Wednesday, May 11, 2016

While a Chesterfield burns








Tell me, folks. Are your gifs running a little slow and jerky? Mine are too, sort of, which is some sort of indication I'm not supposed to be posting 15 or 20 of them a day. Some are huge files, too, and I can't predict when that's going to happen. I'm at the mercy of Giphy, Makeagif and a new one called Facegarage (don't ask, but it made all those evangelical weight loss ones, so it's OK) and their individual peccadilloes. It's been my experience that gif programs are designed to break down sooner or later, especially the better ones. (Can you say Gifsforum?)




Speaking of peccadilloes. The image of a well-coiffed woman blowing out a langorous lungful of ignited tobacco leaves was once considered not only classy and elegant, but sexy. Coughing your lungs out in a pulmonary ward isn't. But who knew? So long as there was a smile in your smoking.




All these ads talk about "flavour". No one talks about the flavour/taste of a cigarette any more. In fact, no one talks about them period, because the whole subject has become taboo. But in these ads, people savoured their smokes with something like erotic pleasure. I do remember that stale, ghastly smell lingering on for hours, getting into your clothes and hair. And I never smoked.

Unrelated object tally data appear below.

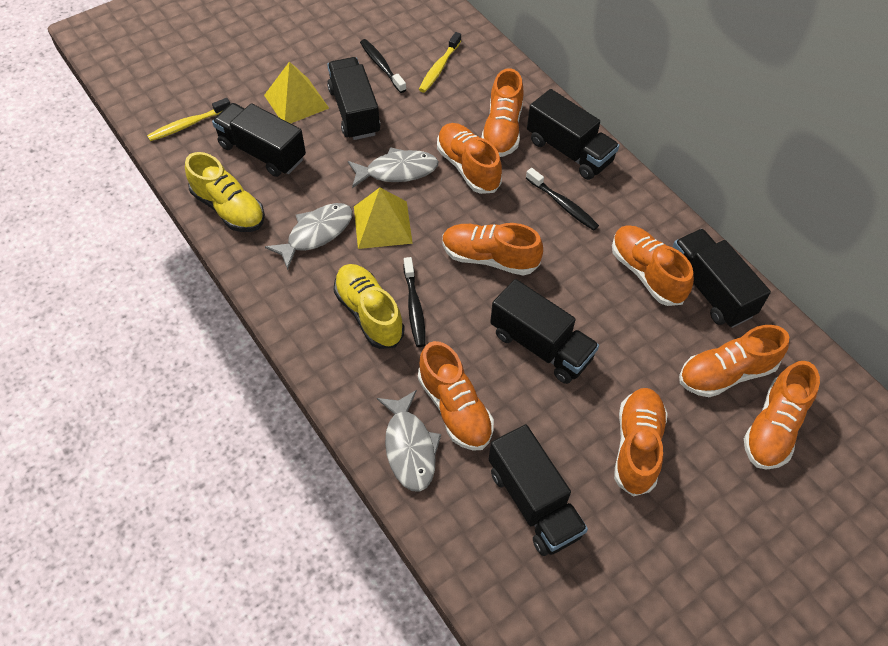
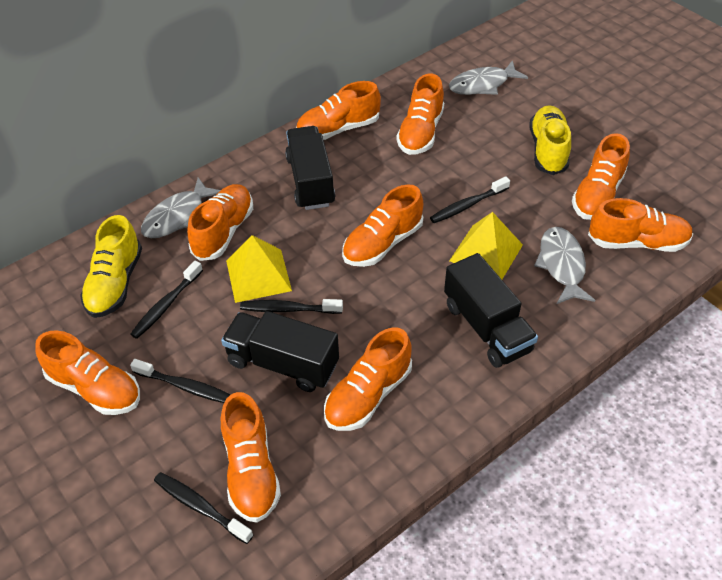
black toothbrush: [360,39,407,93] [403,257,426,347] [526,168,599,231] = 3 -> [130,261,203,339] [130,359,230,403] [154,472,253,544] [240,299,343,314] [430,176,510,223] = 5
black truck: [212,103,306,177] [327,57,380,140] [489,424,588,556] [490,279,599,384] [527,89,619,180] [673,229,771,328] = 6 -> [221,311,339,392] [285,126,335,210] [444,253,538,368] = 3
orange shoe: [418,341,494,451] [437,123,502,194] [442,223,543,276] [481,68,523,157] [612,225,694,306] [614,388,668,497] [679,325,789,397] [744,361,820,470] = 8 -> [35,330,140,415] [187,184,253,261] [221,392,281,523] [296,81,381,140] [324,328,412,431] [342,184,423,267] [396,74,444,155] [572,133,630,220] [588,198,693,252] = 9
yellow toothbrush: [147,98,230,141] [419,32,461,93] = 2 -> none = 0

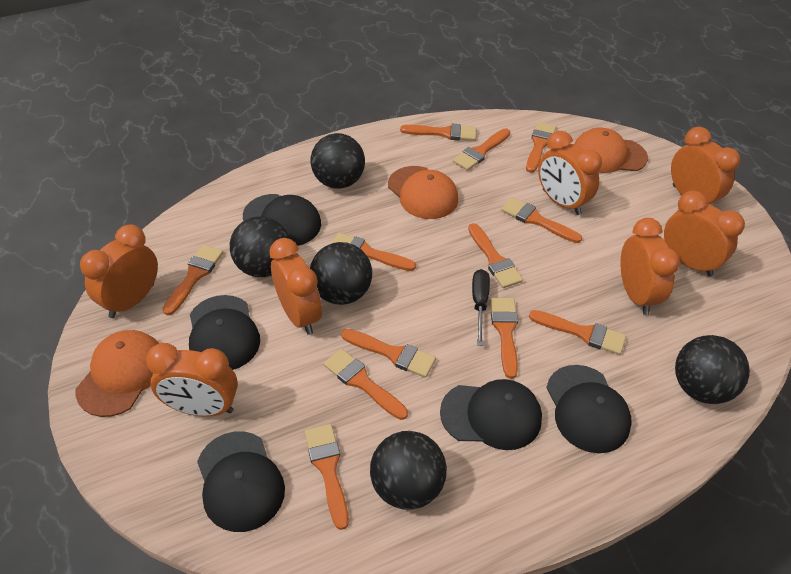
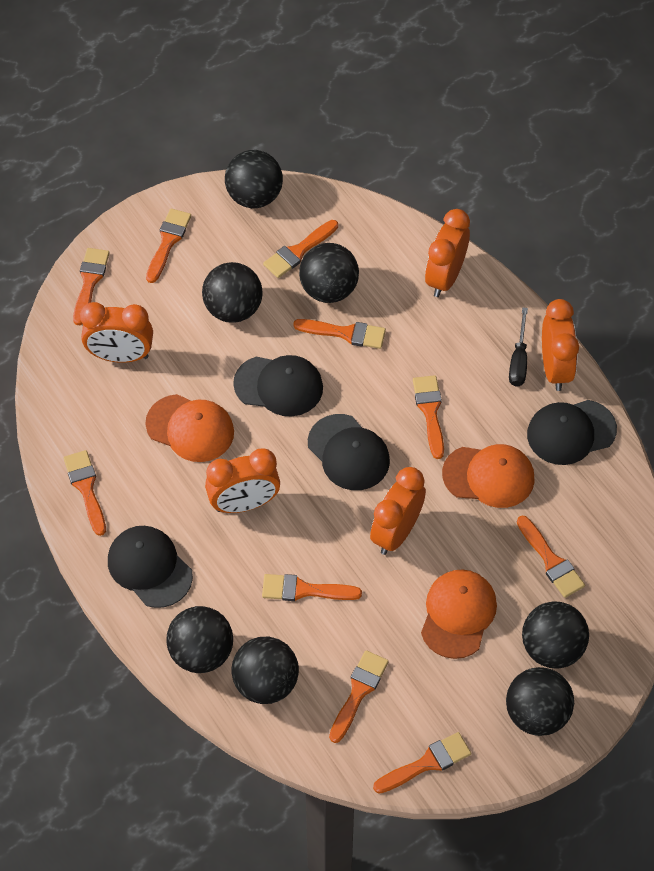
black ball: [230,216,290,277] [310,242,372,305] [311,133,365,189] [370,431,447,510] [675,335,750,404] = 5 -> [166,606,233,673] [202,262,263,323] [225,150,283,208] [231,636,299,704] [299,243,359,303] [506,667,574,736] [522,601,589,669] = 7
black cap: [189,295,260,370] [197,431,285,532] [243,194,321,246] [440,379,542,450] [546,365,632,453] = 5 -> [108,526,193,608] [233,355,323,416] [308,414,390,490] [527,400,617,465] = 4
orange brush: [163,245,223,315] [305,424,349,530] [323,348,408,420] [331,233,416,271] [341,329,436,378] [400,124,476,141] [453,128,510,171] [468,223,523,288] [490,298,518,379] [501,197,582,243] [526,121,557,173] [529,310,626,355] = 12 -> [63,450,106,536] [73,248,110,325] [146,208,191,283] [262,574,362,601] [263,220,338,278] [293,319,386,349] [329,650,389,743] [373,732,471,794] [413,375,444,459] [517,515,585,598] = 10
orange clock: [80,224,158,318] [146,343,238,417] [270,238,322,335] [538,131,602,215] [620,218,680,315] [664,191,745,277] [671,127,740,205] = 7 -> [80,302,153,363] [205,448,280,513] [370,467,426,555] [425,209,470,297] [542,299,579,391] = 5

At a certain point in the 1950s, health statistics began to come out that alarmed the big tobacco guys, so they rushed out ads that made their product seem safer. Figures were bandied about. "Recessed" filters made your smoke "cooler", "less irritating to the throat". Percentages, quarter-inches, mentions of tar and nicotene were reassuring to customers because, obviously, this little filter thingie here, this RECESSED filter, would take all the danger out of smoking. One ad even went so far as to say, "I want a treat, not a treatment". The guy would probably go on to get many treatments before the end.




Eventually, the real statistics leaked out: filters, low-tar-and-nicotene tobacco blends, and all that horseshit made not one bit of difference. Smoking cigarettes could be lethal, and there seemed to be no safe level. No one talks about smoking one or two cigarettes a day any more, because the assumption is that everyone is heavily addicted and blows through a pack or two a day.




And we won't get into the cost. I don't know how anyone can afford to smoke these days, but people buy tobacco before they buy food, so I guess it must be, uh, er, kind of addictive after all. The packages all have horrific warnings all over them, and photos of rotten lungs and people smoking through holes in their throats. I guess it happens.